Add to those instances the swan-songs of Fry, Grant and Bell. Contrasting with that of his colleagues, Fry’s painting feels like an instance of the hungry rather than of the bloated version of early modern representational malaise – only he completely lacks the grace and good manners of the Nashes. Yet as Caws and Wright point out (when at length they get round to art criticism they’re highly astute), one late canvas, Spring in Provence – harsh sunshine over stone and pines and olives – seems to distil his fastidious ideals of a Poussinesque arcadia into a minor masterpiece.
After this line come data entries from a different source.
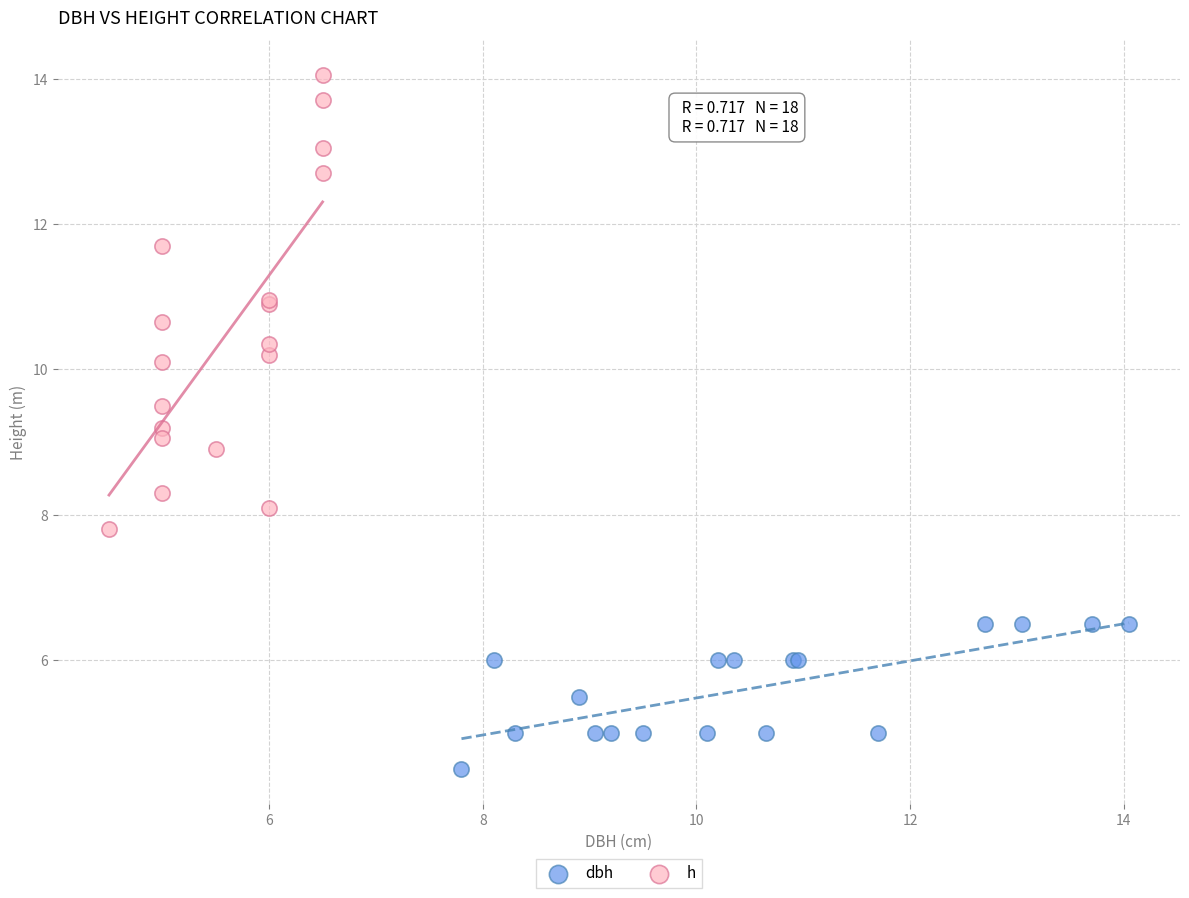

Which series reaches the maximum Y coordinate?

h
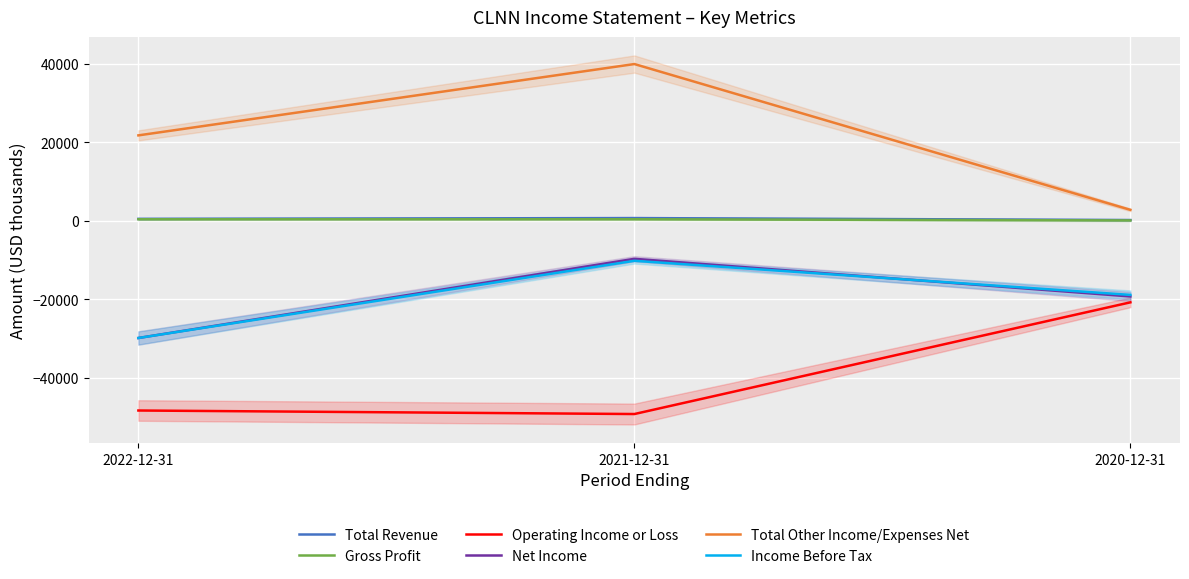

Reading left to right, what are all the values shown in this chart?

Total Revenue: 2022-12-31=500	2021-12-31=700	2020-12-31=200
Gross Profit: 2022-12-31=400	2021-12-31=400	2020-12-31=100
Operating Income or Loss: 2022-12-31=-48400	2021-12-31=-49300	2020-12-31=-20800
Net Income: 2022-12-31=-29900	2021-12-31=-9700	2020-12-31=-19300
Total Other Income/Expenses Net: 2022-12-31=21800	2021-12-31=40000	2020-12-31=2800
Income Before Tax: 2022-12-31=-29900	2021-12-31=-10200	2020-12-31=-18900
Duncan Grant didn’t look as good in the selection for the Tate show as I wanted him to; but I can point to his beautiful charcoals and dance sketches, and to his portraits, which get progressively nobler and more direct, of Vanessa. And finally, after the passage of so much of her habitual and dignified reticence, so much of her cautious looking through doorways and windows, I can point to her own portrait, c.1958: a certain woman facing the canvas, identifying who she is. I think I recognise her.